Cabalgando con Villa is an excellent example of a number of recent Mexican books that provide a picture of Pancho Villa quite different from the usually accepted one. It parallels closely Alberto Calzadíaz Barrera’s Hechos reales de la Revolución, from which the author has evidently drawn much of his material.

This book is not, in any sense, a biography of Villa, nor is it an attempt to evaluate Villa’s position or accomplishments as a revolutionary leader. It is, rather, a series of unconnected and unrelated incidents and episodes, unified only by the fact that each is in some way concerned with Villa. Each incident illustrates, in its own way, Villa’s complex and complicated personality.

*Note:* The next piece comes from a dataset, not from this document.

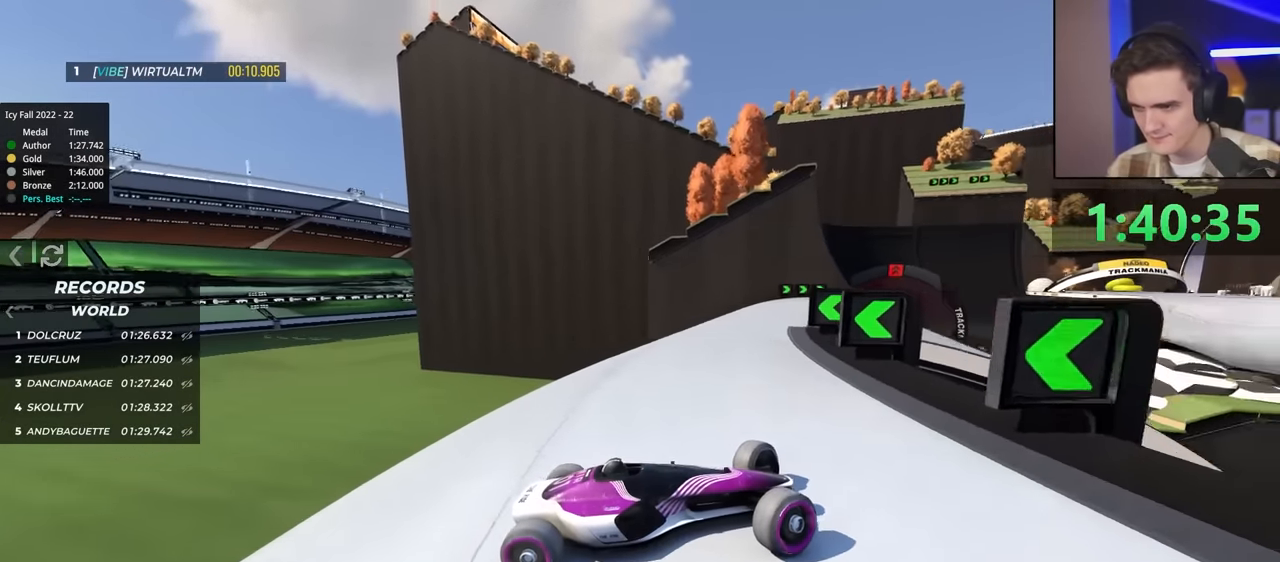
{"keys": ["left", "up"], "events": []}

Although the material presented is said to be authentic, the book is definitely a contribution to the Robin Hood concept of Villa—the unwilling outlaw who takes from the rich for the benefit of the poor. Insofar as the book has a political or social objective, it is to prove that Francisco Villa was actually and wholeheartedly fighting for the downtrodden masses of Mexico.

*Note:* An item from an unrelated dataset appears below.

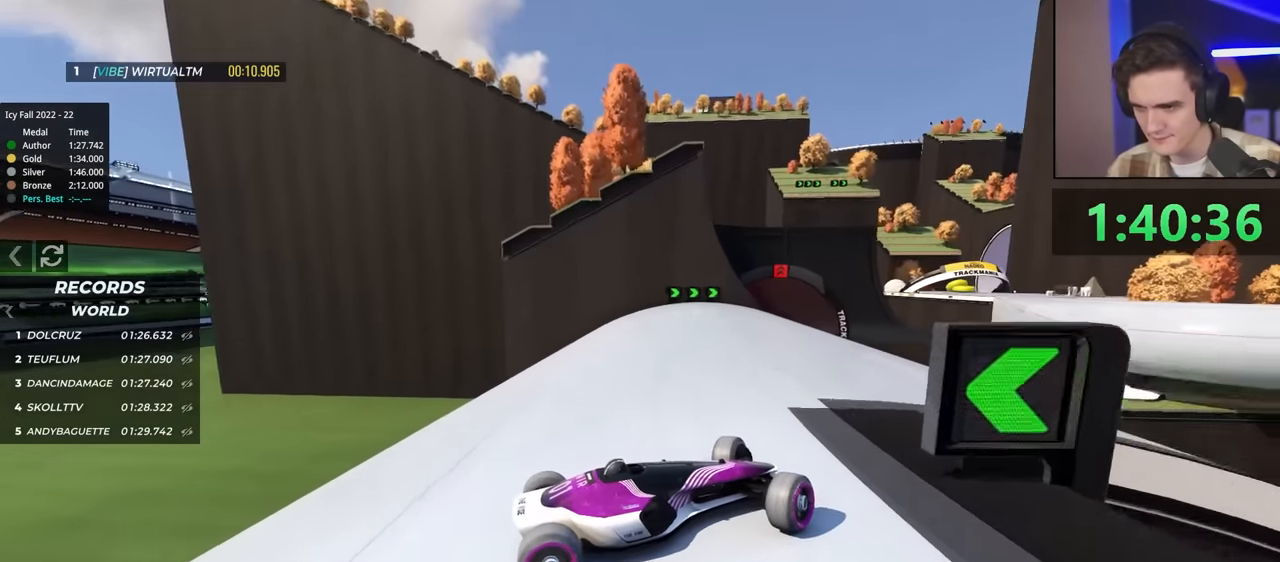
{"keys": ["left", "up"], "events": [[250, "left", "up"], [484, "left", "down"]]}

The picture of Villa which the reader will obtain from the pages of Cabalgando con Villa varies widely from that traditionally accepted as true. Even readers who are inclined to be pro-Villa in their historical sympathies must be somewhat surprised at a picture of the grim revolutionary chief kneeling in prayer before an image of the Holy Child, or tenderly placing his own garment over the corpse of a fallen comrade.

Nevertheless, whether or not one accepts the author’s obvious estimate of Villa’s character, personality, ideals, and aspirations, this little book will have a degree of value, in showing Villa as his admirers and followers saw him.